Gene therapy is a rapidly developing new field in recent years. Its basic principle is to transport DNA, RNA, antisense oligonucleotide, DNA or RNA editing enzyme to the brain of PD patients by using adeno-associated virus or other vectors to realize the normal expression of genes. By regulating the expression of related genes, the level of essential enzymes involved in dopamine synthesis can be improved, and then the content of dopamine can be restored. Gene therapy can also provide enhanced neurotrophic support to improve the survival rate of DA neurons. For GBA1-related PD, gene therapy can restore the activity of GCase and reduce the accumulation of toxic and pro-inflammatory glycolipid substrates, thus reducing the aggregation of α-Syn [14]. In addition, gene therapy can also be used to regulate the interaction between different segments of basal ganglia, and inhibit the activity of subthalamic nucleus by promoting the synthesis of inhibitory neurotransmitter γ-aminobutyric acid (GABA), thus improving the symptoms of PD patients [15]. In summary, each treatment approach has benefits and drawbacks of its own. Treatment plans must be customized for each patient, taking into account both their motor and non-motor symptoms. This will allow for a reduction in medication dosage, which will minimize side effects and consequences. On the basis of routine drug treatment, other treatment methods such as surgery are used as effective supplements, thus effectively improving symptoms and improving patients' workability and quality of life. We should not only base ourselves on the present, but also consider the patient's benefit in the long run to choose the treatment method.

4 Conclusion

As the second largest neurodegenerative disease in the world, the research progress of PD has been widely concerned by the public. This paper summarizes the main pathways of PD, followed by a discussion of the various treatments for PD. Its pathophysiology is intricate and includes OxS, abnormalities in protein handling, mitochondrial malfunction, inflammation, and other factors.
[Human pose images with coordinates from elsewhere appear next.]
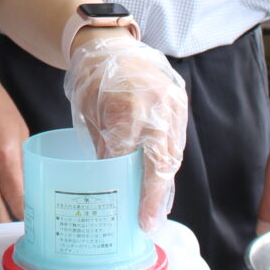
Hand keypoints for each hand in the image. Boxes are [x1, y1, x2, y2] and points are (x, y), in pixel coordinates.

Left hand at [63, 35, 187, 230]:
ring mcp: (171, 103)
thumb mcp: (89, 112)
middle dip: (155, 197)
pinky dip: (168, 166)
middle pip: (159, 161)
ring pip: (172, 154)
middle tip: (149, 223)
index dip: (133, 188)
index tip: (134, 215)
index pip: (130, 156)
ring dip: (164, 185)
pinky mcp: (179, 103)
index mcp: (126, 106)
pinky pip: (176, 142)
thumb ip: (104, 144)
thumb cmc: (94, 80)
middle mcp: (155, 106)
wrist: (113, 46)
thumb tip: (108, 181)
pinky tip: (161, 187)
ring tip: (155, 212)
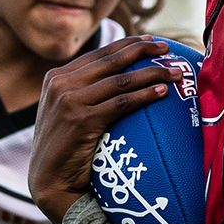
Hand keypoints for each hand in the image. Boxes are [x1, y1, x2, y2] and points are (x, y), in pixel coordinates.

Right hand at [29, 36, 184, 223]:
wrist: (49, 181)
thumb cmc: (65, 148)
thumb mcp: (65, 112)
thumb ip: (82, 92)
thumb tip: (118, 78)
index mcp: (56, 77)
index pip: (99, 54)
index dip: (127, 45)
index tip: (150, 41)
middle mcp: (60, 84)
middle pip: (111, 60)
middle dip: (142, 50)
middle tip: (166, 48)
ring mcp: (69, 101)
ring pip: (120, 80)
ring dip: (152, 74)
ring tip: (175, 73)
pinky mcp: (81, 120)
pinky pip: (121, 103)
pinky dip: (144, 96)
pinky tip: (162, 93)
For the loss of DA neurons, there are several therapeutic options. In addition to conventional medication therapy, new surgical techniques like gene therapy, cell replacement therapy, and DBS have also been developed. Through the integration and induction of the above contents, medical staff can understand the whole pathogenesis of PD more deeply and put forward the most suitable individualized treatment plan for patients. However, the details of the link between different pathologies require further exploration. Traditional medication therapy can help patients feel better, but it cannot stop the condition from getting worse. DBS is a successful therapeutic approach, but doctors' expertise is needed to maximize the advantages and minimize problems. New treatments like gene therapy and cell replacement therapy can cure PD at its root cause, however, issues like immunological rejection and ethics must be taken into consideration. These will require more study and development on the part of medical professionals. It is hoped that with the continuous development of life science and technology, researchers can further clarify the pathogenesis of PD and propose more effective treatment methods so that human beings can better cope with PD in a society with an aging population and rising incidence.